Теперь я понимаю, что еще, помимо эстетического разочарования, заставило меня выставить обманщицей мою стриженую маму. В то время она руководила цветоводческим хозяйством и умела построить всех своих подчиненных. Они ею восхищались, но побаивались, иногда мне казалось, что она и со мной обращается, как с ними. Думаю, я хотел побить маму ее же оружием, как поступал с тобой, пуская в ход унаследованное от тебя воображение. При маме мне хотелось чувствовать себя главарем шайки, и я управлял дружками-разбойниками, беззастенчиво им заливая. Мама всегда была так уверена в себе, что «достать» ее я мог, только выставив самозванкой.

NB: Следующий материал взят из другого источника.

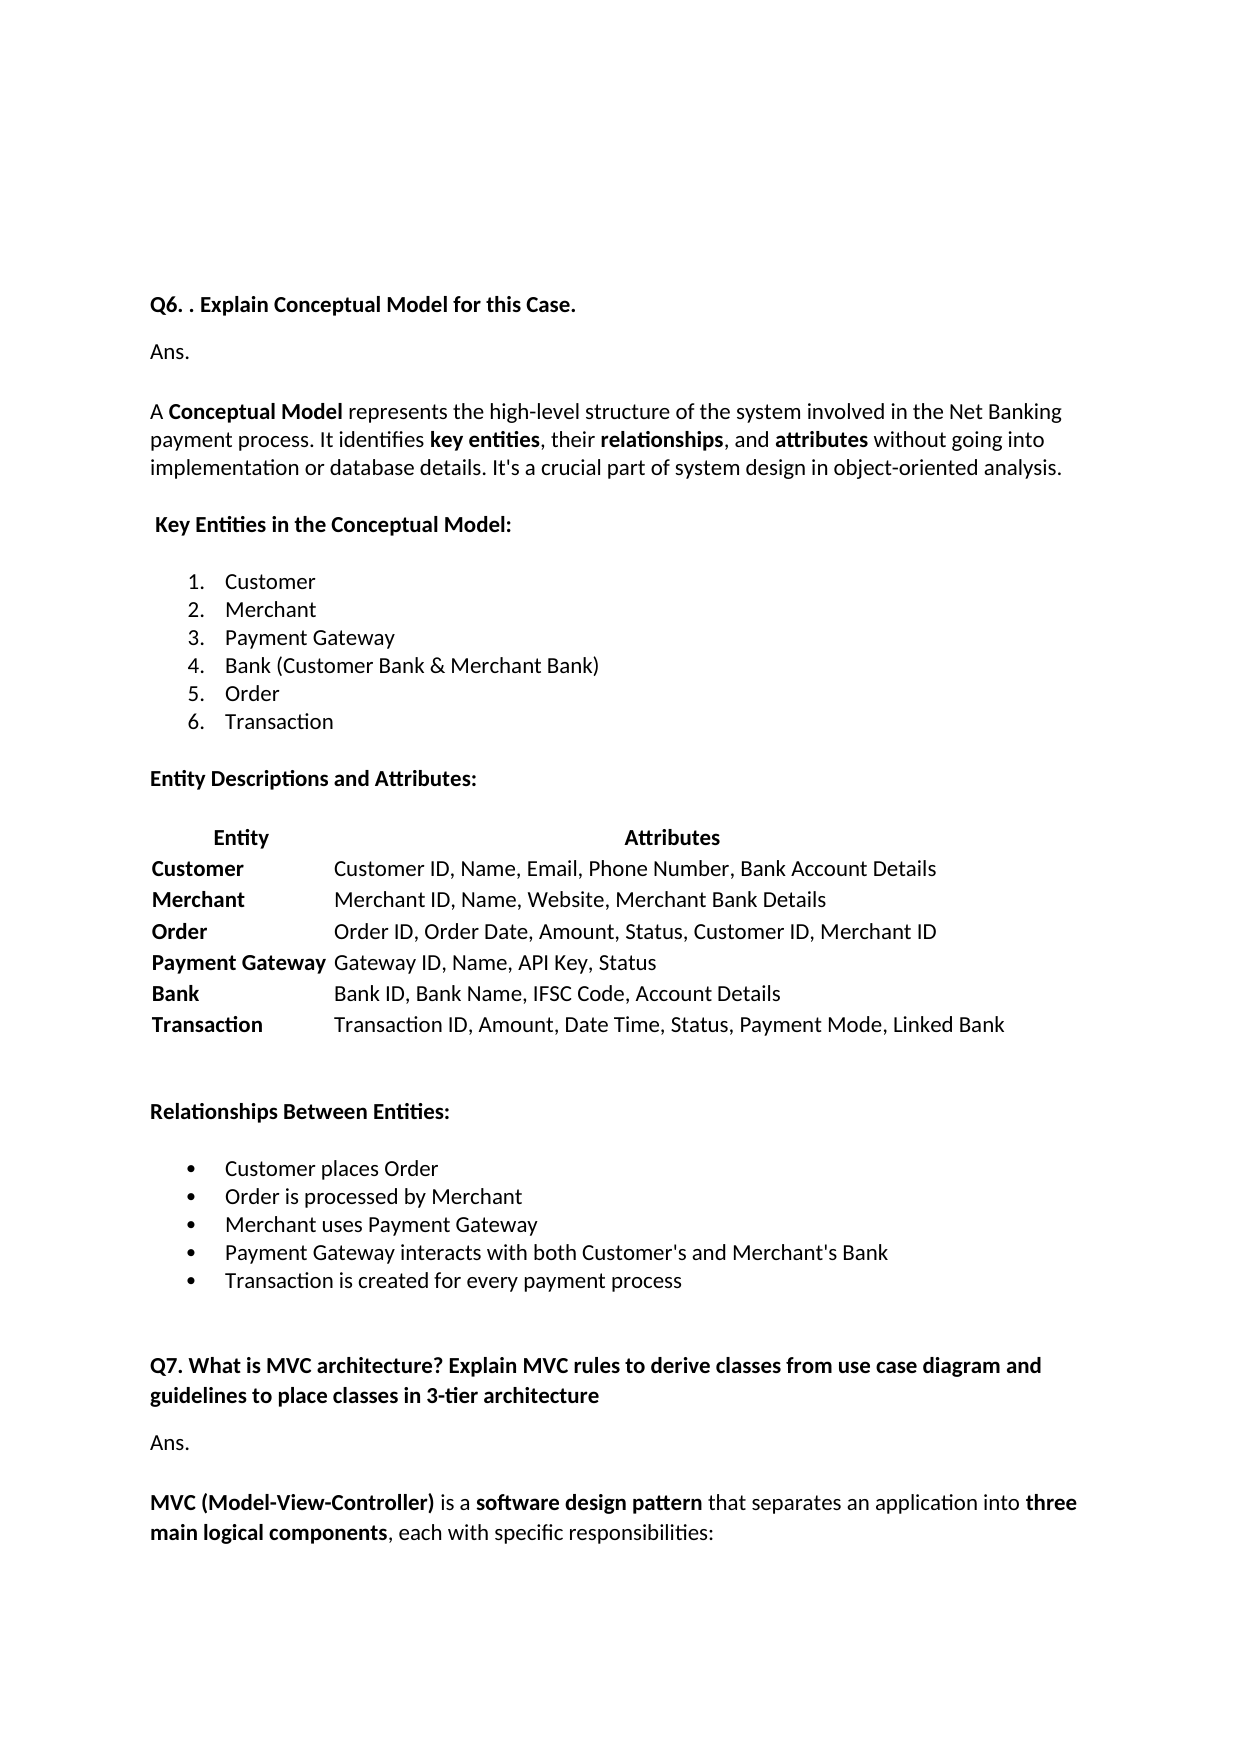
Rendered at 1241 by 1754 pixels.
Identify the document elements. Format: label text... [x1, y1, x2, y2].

table_cell Payment Gateway [150, 946, 332, 977]
table_cell Transaction ID, Amount, Date Time, Status, Payment Mode, Linked Bank [333, 1009, 1012, 1040]
table_header Entity [150, 822, 332, 853]
list Order [187, 679, 1090, 707]
table_cell Merchant ID, Name, Website, Merchant Bank Details [333, 884, 1012, 915]
table_cell Transaction [150, 1009, 332, 1040]
text A Conceptual Model represents the high-level structure of the system involved in the Net Banking payment process. It identifies key entities, their relationships, and attributes without going into implementation or database details. It's a crucial part of system design in object-oriented analysis. [150, 397, 1090, 481]
table_cell Bank [150, 978, 332, 1009]
list Payment Gateway interacts with both Customer's and Merchant's Bank [187, 1238, 1090, 1266]
list Customer places Order [187, 1154, 1090, 1182]
list Merchant [187, 595, 1090, 623]
text Key Entities in the Conceptual Model: [150, 510, 1090, 538]
list Order is processed by Merchant [187, 1182, 1090, 1210]
text MVC (Model-View-Controller) is a software design pattern that separates an application into three main logical components, each with specific responsibilities: [150, 1488, 1090, 1546]
table_header Attributes [333, 822, 1012, 853]
list Merchant uses Payment Gateway [187, 1210, 1090, 1238]
table_cell Gateway ID, Name, API Key, Status [333, 946, 1012, 977]
text Entity Descriptions and Attributes: [150, 764, 1090, 793]
table_cell Customer ID, Name, Email, Phone Number, Bank Account Details [333, 853, 1012, 884]
text Q6. . Explain Conceptual Model for this Case. [150, 291, 1090, 319]
table_cell Order [150, 915, 332, 946]
text Ans. [150, 337, 1090, 366]
table_cell Bank ID, Bank Name, IFSC Code, Account Details [333, 978, 1012, 1009]
table_cell Merchant [150, 884, 332, 915]
list Payment Gateway [187, 623, 1090, 651]
list Bank (Customer Bank & Merchant Bank) [187, 651, 1090, 679]
list Customer [187, 567, 1090, 595]
text Q7. What is MVC architecture? Explain MVC rules to derive classes from use case diagram and guidelines to place classes in 3-tier architecture [150, 1351, 1090, 1410]
table_cell Customer [150, 853, 332, 884]
table_cell Order ID, Order Date, Amount, Status, Customer ID, Merchant ID [333, 915, 1012, 946]
text Relationships Between Entities: [150, 1097, 1090, 1125]
list Transaction [187, 707, 1090, 735]
list Transaction is created for every payment process [187, 1266, 1090, 1294]
text Ans. [150, 1428, 1090, 1457]
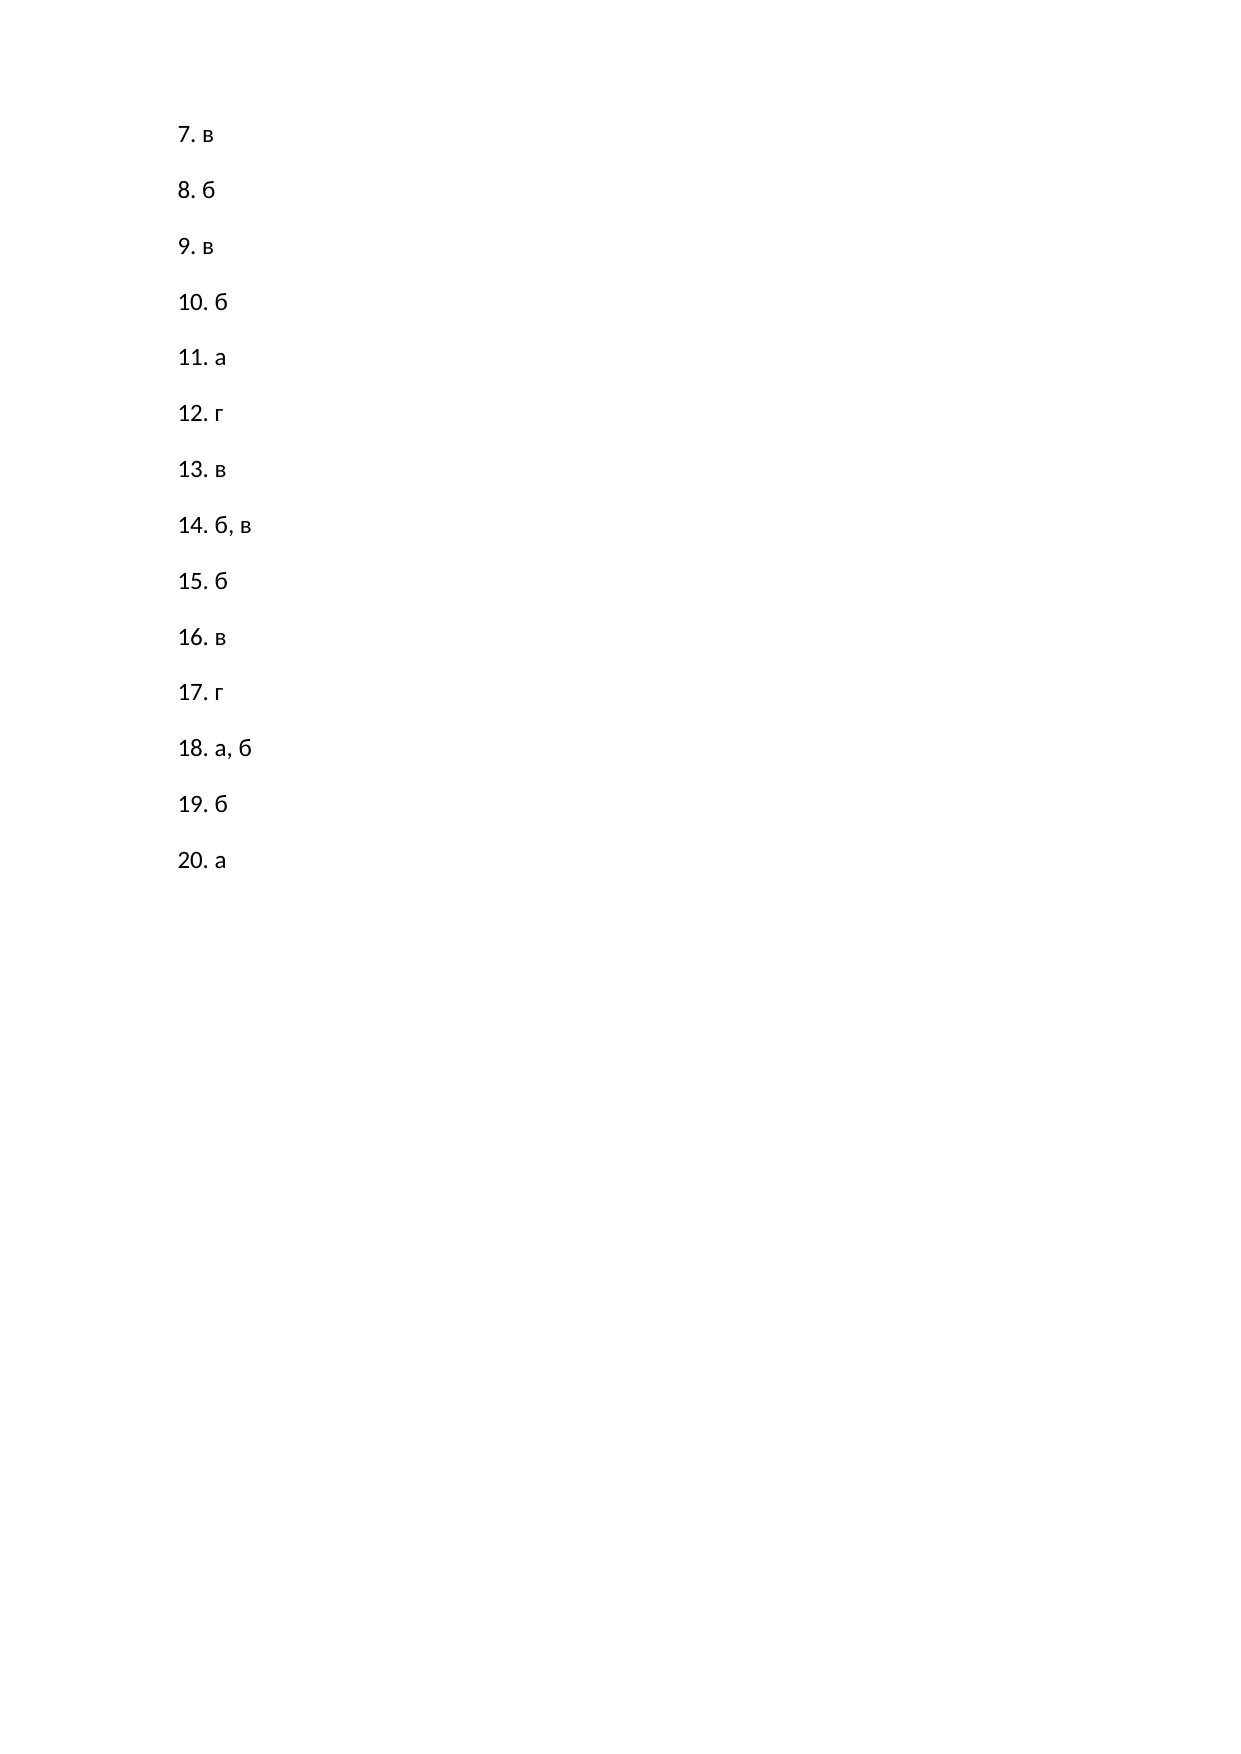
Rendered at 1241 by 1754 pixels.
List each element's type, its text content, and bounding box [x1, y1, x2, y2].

Наверно каким-то образом я еще мстил вам за ваши бурные ссоры, которые слышал через стену моей комнаты. Причины их были всегда одни и те же: она стремилась к большей свободе, ты впадал в депрессию. Стоило маме упрекнуть тебя за расхлябанность, и ты взвивался под потолок и делал вывод, что она тебя разлюбила. Мама шла на попятную, чтобы успокоить тебя и привести в чувство, но потом жалела, что проявила слабость, потому что ты был не прав, а выходил победителем. Сценарий не менялся. Вы пятьдесят лет прожили в любви и согласии, и тем невыносимей были для меня эти хоть и редкие, но бурные всплески эмоций. Вы сами приучили меня к гармонии — и я жаждал гармонии. Когда она нарушалась, отравляя жизнь, меня спасало воображение. Я «подчищал» реальность. В рукописи можно замазать слово и даже строчку; когда вы менялись до неузнаваемости, я вас «замазывал». И придумывал заново.
Моя мать даже не догадывалась о моем наглом обмане и узнает обо всем, читая эти строки. Я прошу у нее прощения, но поступил так ради ее же блага. Я хотел восхищаться ею и любить ее, даже если она менялась до неузнаваемости. Мама понятия не имела о моем свинстве, но я чувствовал, что виноват и переставал злиться.
— Сходил бы ты к психоаналитику, — посоветовал Оливье Плон, прочитав в 1993 году мой роман «Шейенн», где я разоблачал кое-какие детские мистификации.
Увы и ах! По трем причинам я не гожусь для бесед на кушетке: во-первых, я очень хорошо себя знаю, во-вторых, больше интересуюсь другими, и, в-третьих, мои психологические проблемы питают творческое воображение, и я ни за какие коврижки не позволю промывать себе мозги, да еще и за мои же деньги!